Alarming statistics on the impact of plastics on our environment are piling up almost as fast as the material itself. Today, the world produces 400 million tonnes of plastic every year but only 10% of it is actually recycled. The majority of this after use find their way into landfills and eventually in to the ocean, causing at least US$13 billion worth of economic damage to marine ecosystems annually. The ratio of plastic waste to marine life in the oceans is currently 1:5, but by 2050 it will be 1:1, according to study conducted by PlasticsEurope. You might remember it more simply as the study that has predicted that plastic in the oceans will weigh as much as the fishes in the Ocean by 2050.

Efforts are on worldwide, to find better and more ways to recycle, reuse or reduce the use of plastics, with mixed results, thanks to the ubiquity of plastics in our lives today, and yes, their essential role in critical sectors like food packaging and more.  One area that offers promise is chemical recycling, where the plastics are actually broken down to  a state where they can be used as per choice again. This is important because the majority of plastics that do get recycled undergo a mechanical process that breaks them down into pellets. However, this process cannot be used on plastic products like films, pouches and other laminated plastics, and eventually will end up in our landfills and waterways. This is where the recent improvements in the field of chemical recycling will come into play, taking generally hard-to-recycle plastics, which account for around 40% of the total can now be turned back into pure oil, removing the chemicals and other substances added to it during manufacturing.

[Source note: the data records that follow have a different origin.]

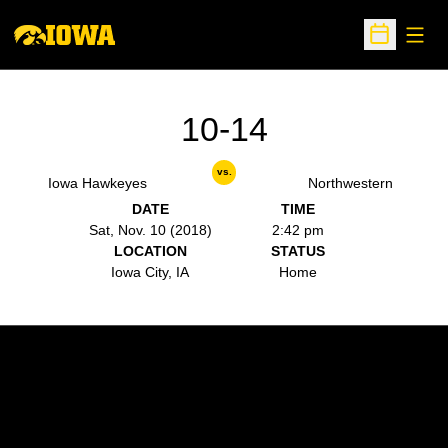
Open
Open Sche
10-14
vs.
Iowa Hawkeyes
Northwestern
DATE
TIME
Sat, Nov. 10 (2018)
2:42 pm
LOCATION
STATUS
Iowa City, IA
Home
Opens in a new window
Opens in a new w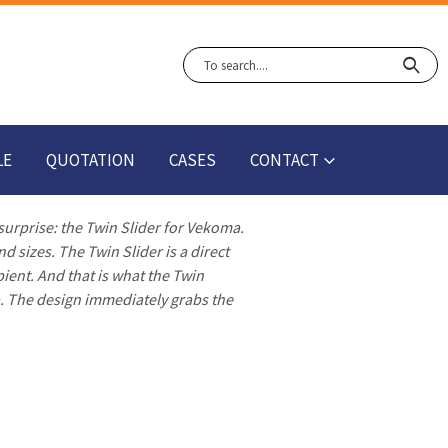
LE
QUOTATION
CASES
CONTACT
 surprise: the Twin Slider for Vekoma.
d sizes. The Twin Slider is a direct
pient. And that is what the Twin
a. The design immediately grabs the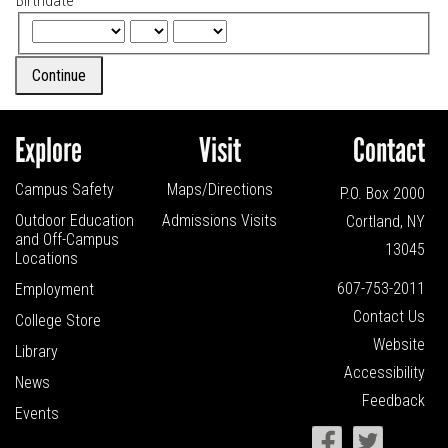
Birthdate
Continue
Explore
Visit
Contact
Campus Safety
Maps/Directions
P.O. Box 2000
Outdoor Education
Admissions Visits
Cortland, NY
and
Off-Campus
13045
Locations
607-753-2011
Employment
Contact Us
College Store
Website
Library
Accessibility
News
Feedback
Events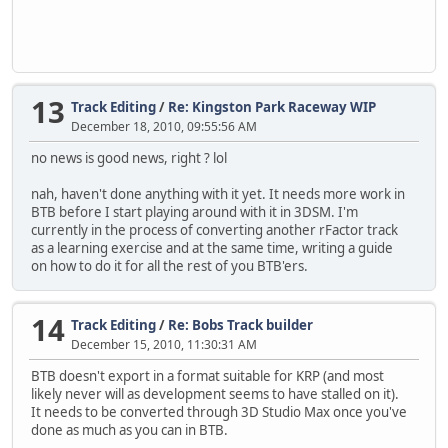
13
Track Editing
/
Re: Kingston Park Raceway WIP
December 18, 2010, 09:55:56 AM
no news is good news, right ? lol
nah, haven't done anything with it yet. It needs more work in
BTB before I start playing around with it in 3DSM. I'm
currently in the process of converting another rFactor track
as a learning exercise and at the same time, writing a guide
on how to do it for all the rest of you BTB'ers.
14
Track Editing
/
Re: Bobs Track builder
December 15, 2010, 11:30:31 AM
BTB doesn't export in a format suitable for KRP (and most
likely never will as development seems to have stalled on it).
It needs to be converted through 3D Studio Max once you've
done as much as you can in BTB.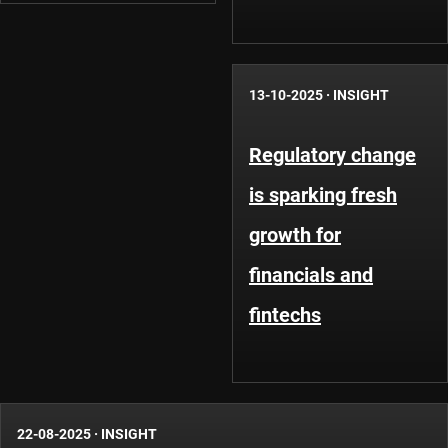
13-10-2025
·
INSIGHT
Regulatory change
is sparking fresh
growth for
financials and
fintechs
22-08-2025
·
INSIGHT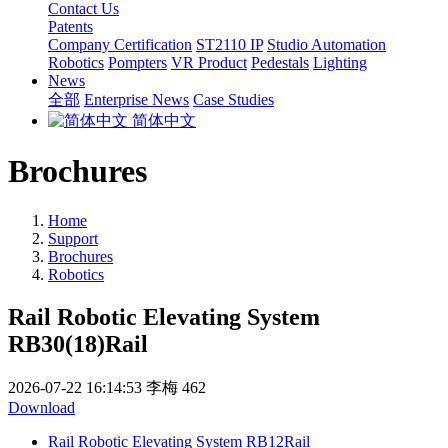
Contact Us
Patents
Company Certification
ST2110 IP
Studio Automation
Robotics
Pompters
VR Product
Pedestals
Lighting
News
全部
Enterprise News
Case Studies
简体中文
Brochures
Home
Support
Brochures
Robotics
Rail Robotic Elevating System
RB30(18)Rail
2026-07-22 16:14:53
李梅
462
Download
Rail Robotic Elevating System RB12Rail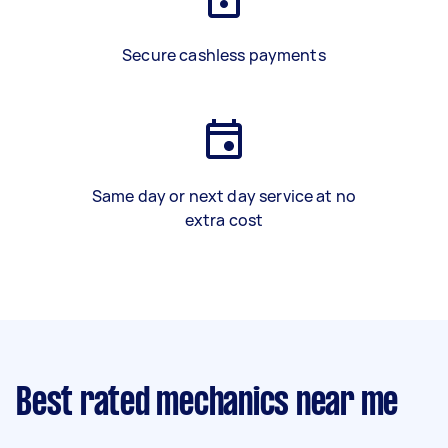
Secure cashless payments
Same day or next day service at no
extra cost
Best rated mechanics near me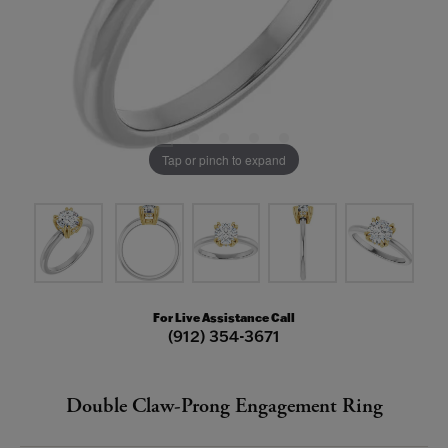
Tap or pinch to expand
For Live Assistance Call
(912) 354-3671
Double Claw-Prong Engagement Ring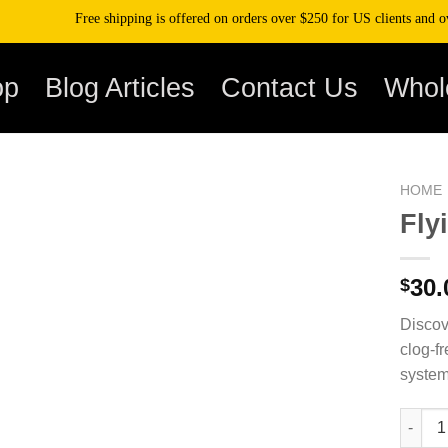
Free shipping is offered on orders over $250 for US clients and over $50
op
Blog Articles
Contact Us
Whol
HOME
Fly
30.
$
Discov
clog-fr
system
Flying 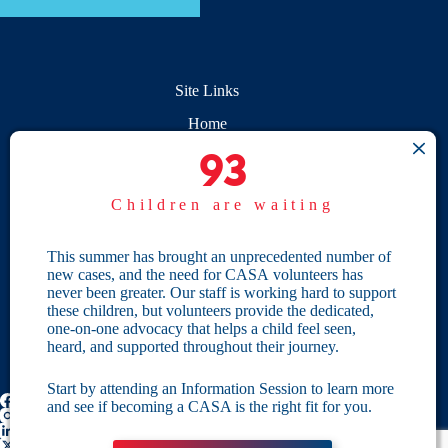
Site Links
Home
93
93
Give
Children are waiting
Become a CASA
Individual Giving
This summer has brought an unprecedented number of
new cases, and the need for CASA volunteers has
Our Privacy Policy
never been greater. Our staff is working hard to support
these children, but volunteers provide the dedicated,
one-on-one advocacy that helps a child feel seen,
Terms & Conditions
heard, and supported throughout their journey.
Start by attending an Information Session to learn more
and see if becoming a CASA is the right fit for you.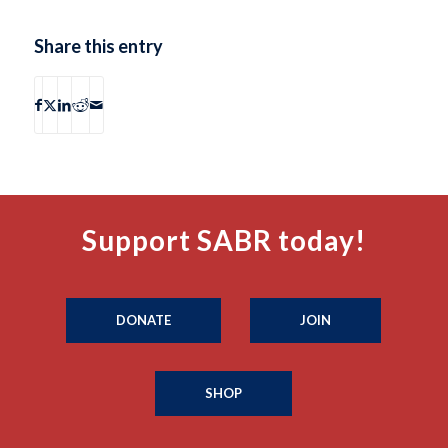
Share this entry
Support SABR today!
DONATE
JOIN
SHOP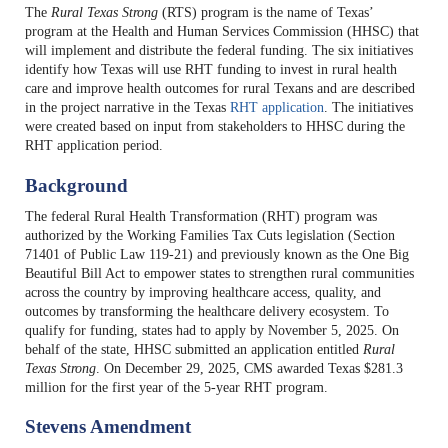
The
Rural Texas Strong
(RTS) program is the name of Texas’
program at the Health and Human Services Commission (HHSC) that
will implement and distribute the federal funding. The six initiatives
identify how Texas will use RHT funding to invest in rural health
care and improve health outcomes for rural Texans and are described
in the project narrative in the Texas
RHT application
. The initiatives
were created based on input from stakeholders to HHSC during the
RHT application period.
Background
The federal Rural Health Transformation (RHT) program was
authorized by the Working Families Tax Cuts legislation (Section
71401 of Public Law 119-21) and previously known as the One Big
Beautiful Bill Act to empower states to strengthen rural communities
across the country by improving healthcare access, quality, and
outcomes by transforming the healthcare delivery ecosystem. To
qualify for funding, states had to apply by November 5, 2025. On
behalf of the state, HHSC submitted an application entitled
Rural
Texas Strong
. On December 29, 2025, CMS awarded Texas $281.3
million for the first year of the 5-year RHT program.
Stevens Amendment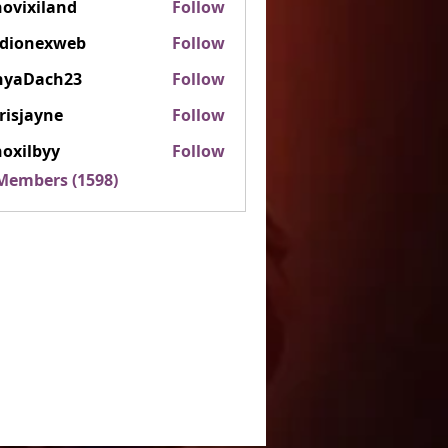
ovixiland
Follow
iland
rdionexweb
Follow
nexweb
nyaDach23
Follow
ach23
risjayne
Follow
ayne
oxilbyy
Follow
lbyy
 Members (1598)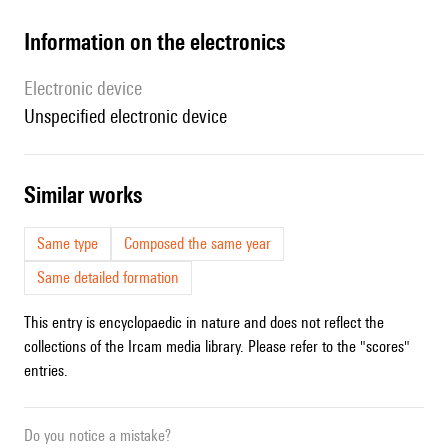
Information on the electronics
Electronic device
unspecified electronic device
similar works
Same type
Composed the same year
Same detailed formation
This entry is encyclopaedic in nature and does not reflect the
collections of the Ircam media library. Please refer to the "scores"
entries.
Do you notice a mistake?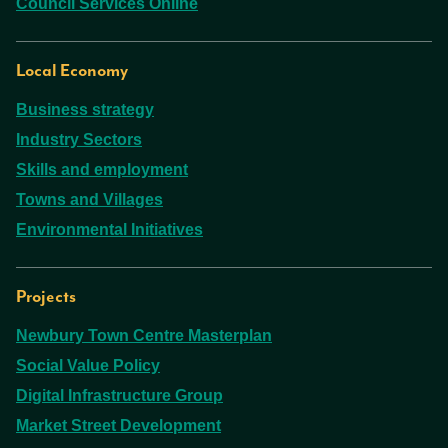
Council Services Online
Local Economy
Business strategy
Industry Sectors
Skills and employment
Towns and Villages
Environmental Initiatives
Projects
Newbury Town Centre Masterplan
Social Value Policy
Digital Infrastructure Group
Market Street Development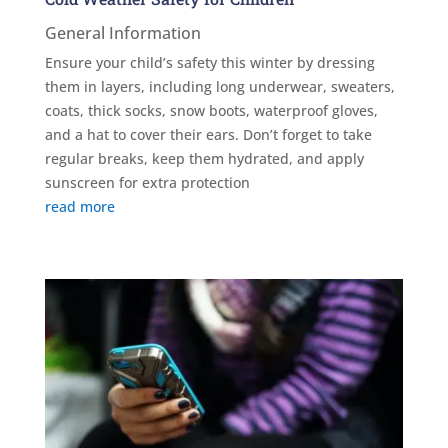
General Information
Ensure your child’s safety this winter by dressing
them in layers, including long underwear, sweaters,
coats, thick socks, snow boots, waterproof gloves,
and a hat to cover their ears. Don’t forget to take
regular breaks, keep them hydrated, and apply
sunscreen for extra protection
read more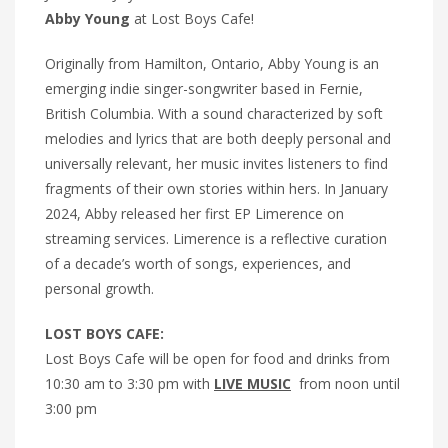
Abby Young
at Lost Boys Cafe!
Originally from Hamilton, Ontario, Abby Young is an
emerging indie singer-songwriter based in Fernie,
British Columbia. With a sound characterized by soft
melodies and lyrics that are both deeply personal and
universally relevant, her music invites listeners to find
fragments of their own stories within hers. In January
2024, Abby released her first EP Limerence on
streaming services. Limerence is a reflective curation
of a decade’s worth of songs, experiences, and
personal growth.
LOST BOYS CAFE:
Lost Boys Cafe will be open for food and drinks from
10:30 am to 3:30 pm with
LIVE MUSIC
from noon until
3:00 pm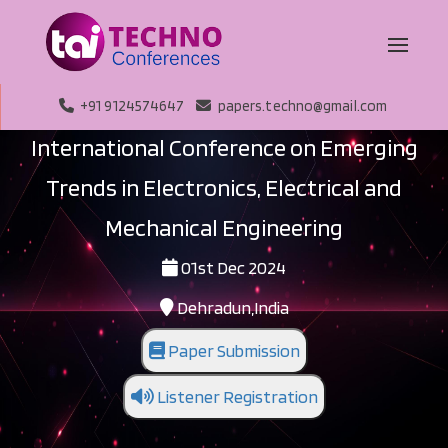
+91 9124574647
papers.techno@gmail.com
International Conference on Emerging
Trends in Electronics, Electrical and
Mechanical Engineering
01st Dec 2024
Dehradun,India
Paper Submission
Listener Registration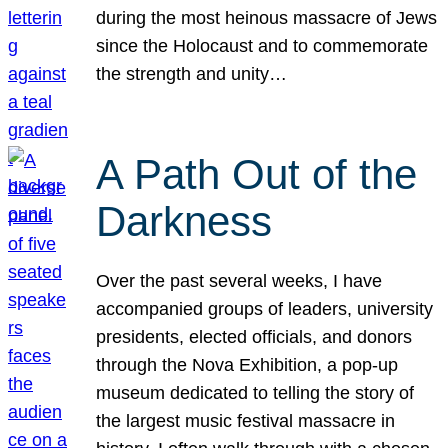
during the most heinous massacre of Jews
since the Holocaust and to commemorate
the strength and unity…
A Path Out of the
Darkness
Over the past several weeks, I have
accompanied groups of leaders, university
presidents, elected officials, and donors
through the Nova Exhibition, a pop-up
museum dedicated to telling the story of
the largest music festival massacre in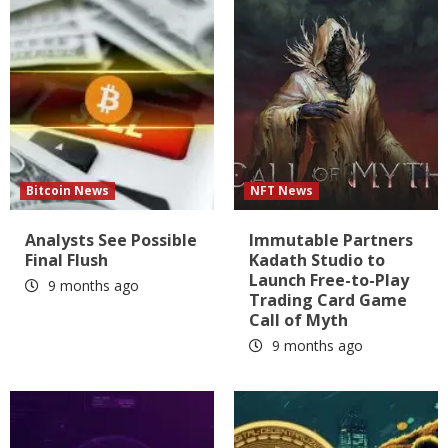
Bitcoin News
NFT News
Analysts See Possible
Immutable Partners
Final Flush
Kadath Studio to
Launch Free-to-Play
9 months ago
Trading Card Game
Call of Myth
9 months ago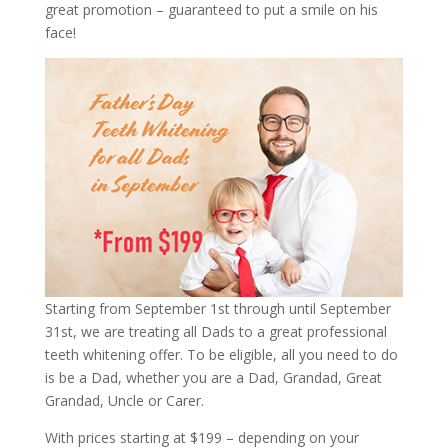
great promotion – guaranteed to put a smile on his
face!
Starting from September 1st through until September
31st, we are treating all Dads to a great professional
teeth whitening offer. To be eligible, all you need to do
is be a Dad, whether you are a Dad, Grandad, Great
Grandad, Uncle or Carer.
With prices starting at $199 – depending on your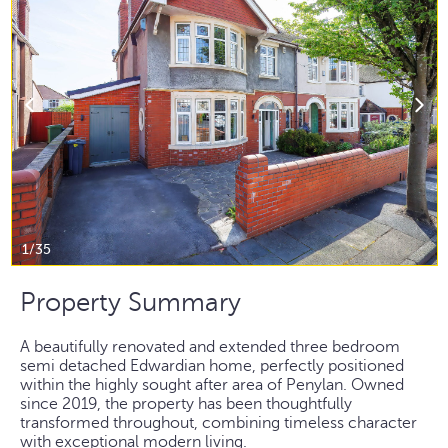
1/35
Property Summary
A beautifully renovated and extended three bedroom
semi detached Edwardian home, perfectly positioned
within the highly sought after area of Penylan. Owned
since 2019, the property has been thoughtfully
transformed throughout, combining timeless character
with exceptional modern living.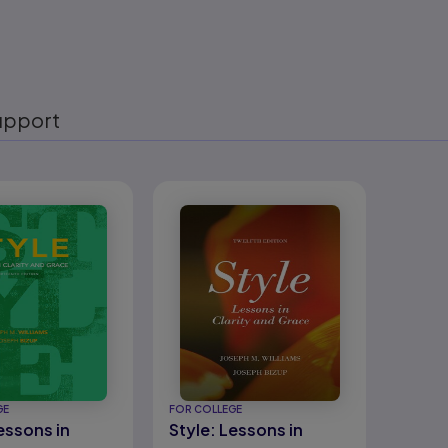
upport
eady
GE
FOR COLLEGE
essons in
Style: Lessons in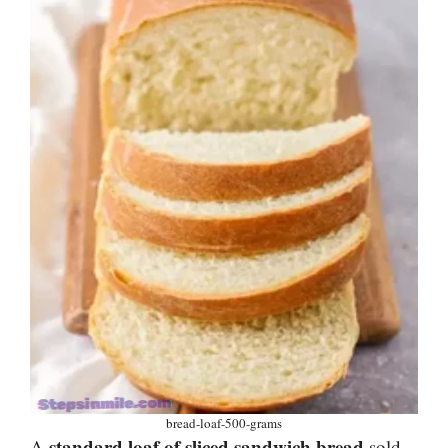
bread-loaf-500-grams
standard loaf of sliced sandwich bread
A
sold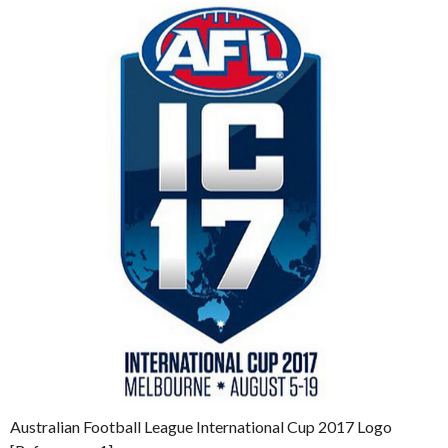
Australian Football League International Cup 2017 Logo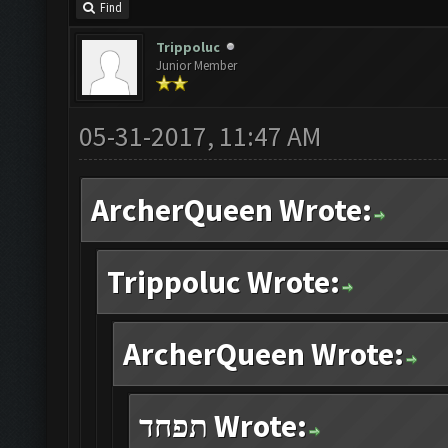
Find
Trippoluc
Junior Member
05-31-2017, 11:47 AM
ArcherQueen Wrote:
Trippoluc Wrote:
ArcherQueen Wrote:
תפחד Wrote: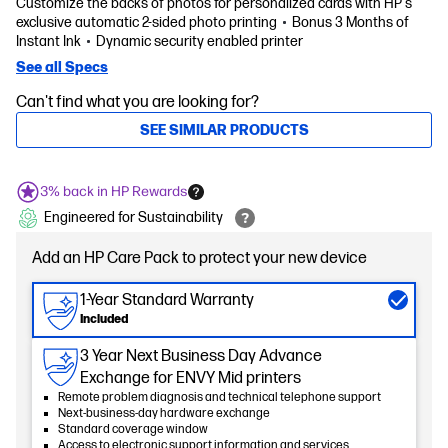
Customize the backs of photos for personalized cards with HP's
exclusive automatic 2-sided photo printing
Bonus 3 Months of
Instant Ink
Dynamic security enabled printer
See all Specs
Can't find what you are looking for?
SEE SIMILAR PRODUCTS
3% back in HP Rewards
Engineered for Sustainability
Add an HP Care Pack to protect your new device
1-Year Standard Warranty
Included
3 Year Next Business Day Advance
Exchange for ENVY Mid printers
Remote problem diagnosis and technical telephone support
Next-business-day hardware exchange
Standard coverage window
Access to electronic support information and services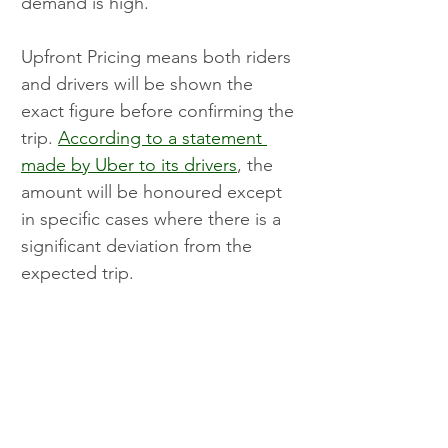
demand is high.
Upfront Pricing means both riders 
and drivers will be shown the 
exact figure before confirming the 
trip. 
According to a statement 
made by Uber to its drivers
, the 
amount will be honoured except 
in specific cases where there is a 
significant deviation from the 
expected trip.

A UK based company claim to have created a chemical recycling device capable of being a viable solution and can be installed at existing waste plants. Recycling Technologies, based in Swindon , claims that their RT7000 machine can be installed in existing waste plants where it can turn hard-to-recycle materials into oil, whic h in turn can be used to make virgin plastic again. This product, named Plaxx, replaces fossil-fuel derived oils in the production of new polymers and synthetic waxes. The company also claims that each tonne of plastic treated in the firm’s machines will save 1.8 tonnes of CO2, massively reducing the carbon emissions generated from incinerating this waste.

The company says each machine can pay for itself in three years. Its modular design ensures it can fit into a standard shipping container, so it can be easily transported to waste processing plants. Transporting the equipment to the site reduces the number of lorry trips required to move the plastic to a central site by a factor of 6:1. The company have formed an alliance with the Scottish government to partner in ‘Project Beacon’, to develop future ready recycling technologies.

The firm claims to have secured £65 million in sales contracts for Plaxx for the first 12 machines that will be installed in the UK and Northern Europe. It has signed a business alliance with InterChem, a global commodities trader that specialises in shipping, storage and blending in the petroleum and petrochemical industry. It has also forward sold £15 million of the wax it will produce to Kerax, a European wax manufacturer.

Another upcoming company in the field is Norwegian clean energy company, Quantafuel. They use their patented catalytic system to fit different chemical processes into systems which further convert materials containing low-value carbon primarily plastic into high-quality synthetic fuels.

Kjetil Bohn, CEO of Quantafuel

The company’s first European plant in Skive, in northern Denmark, will take waste carbon resources, mostly from plastic and use them to create clean, low carbon fuel. Using their propriety technology the plant can produce 800 litres of synthetic diesel from every 1000 kilos of plastic waste. Synthetic diesel cuts the emission of greenhouse gases by 66% and the field is rapidly growing and improving to globally reduce carbon emissions.

While progress made by firms like Recycling Technologies and Quantafuel is welcome,perhaps the bigger challenge here would be to sale up their technologies, and perhaps even more importantly see how they travel to large emerging economies like China, India and more, where the next stage of plastics growth is happening. Perhaps like the feed in tariffs of solar power, there needs to be a more formal global mechanism to ensure the technology reaches the right places in these countries, to truly make an impact at global scale.